Reproduce, word for word, the stretch of the court judgment below from "The judge, Sir" through "to be assessed.".

[Opening Provided passage section]

Ian Wise QC and Michael Armitage (instructed by Bhatia Best) for the Respondent

Written submissions (prepared by Christopher Buttler), were put in on behalf of the Equality and Human Rights Commission as intervener)

Hearing date: 23 February 2017

Judgment

Lord Justice Davis:

Introduction

1.

This appeal relates to the right of the Secretary of State for the Home Department to detain, pending potential removal, unaccompanied children seeking to enter or remain in the United Kingdom. It involves a point of interpretation of provisions contained in Schedule 2 to the Immigration Act 1971 as amended by s. 5 of the Immigration Act 2014. The essential question, put broadly, comes to this. Will such detention have been lawful where a detainee is on reasonable grounds assessed at the time of detention to be an adult over the age of 18 but when it later transpires that, in point of fact, the detainee was a child under the age of 18?

2.

The judge, Sir Stephen Silber sitting as a judge of the High Court, decided, by a detailed and thorough reserved judgment, in favour of the claimant on this issue: see [2016] EWCH 1453 (Admin). He granted a declaration that the claimant had been unlawfully detained for an identified period and ordered the Secretary of State to pay damages caused by the wrongful detention, to be assessed.

3.

This case has a wider importance for other cases. The judge himself granted permission to appeal.

4.

[Closing Provided passage section]
[Opening Dataset extract section]

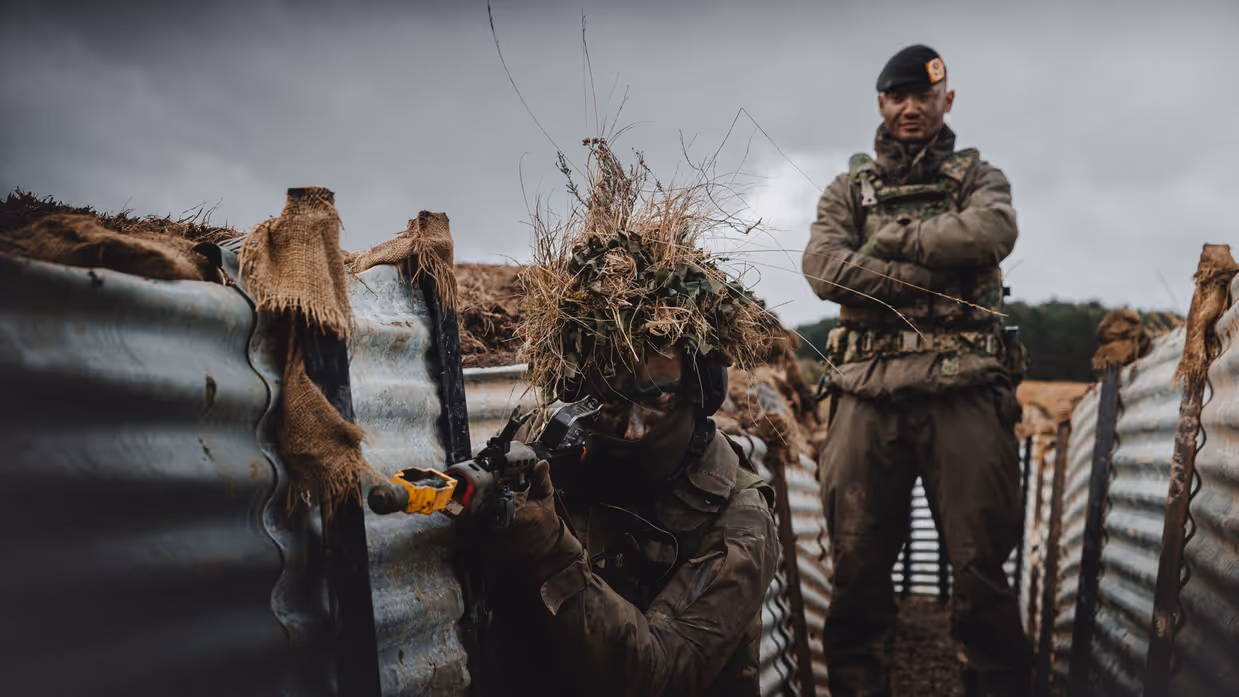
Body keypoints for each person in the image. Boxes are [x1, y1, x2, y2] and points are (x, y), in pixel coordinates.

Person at [472, 151, 782, 697]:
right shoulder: (547, 456)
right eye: (611, 404)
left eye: (657, 400)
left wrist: (549, 550)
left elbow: (661, 674)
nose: (635, 432)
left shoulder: (740, 517)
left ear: (702, 391)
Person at [802, 45, 1029, 697]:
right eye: (898, 97)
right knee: (855, 566)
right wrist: (933, 267)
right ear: (881, 103)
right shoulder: (847, 190)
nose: (910, 108)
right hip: (864, 393)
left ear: (944, 100)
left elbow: (991, 232)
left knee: (980, 567)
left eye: (923, 96)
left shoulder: (978, 178)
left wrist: (892, 241)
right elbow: (823, 268)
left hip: (965, 389)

[Closing Dataset extract section]

### Task response
The judge, Sir Stephen Silber sitting as a judge of the High Court, decided, by a detailed and thorough reserved judgment, in favour of the claimant on this issue: see [2016] EWCH 1453 (Admin). He granted a declaration that the claimant had been unlawfully detained for an identified period and ordered the Secretary of State to pay damages caused by the wrongful detention, to be assessed.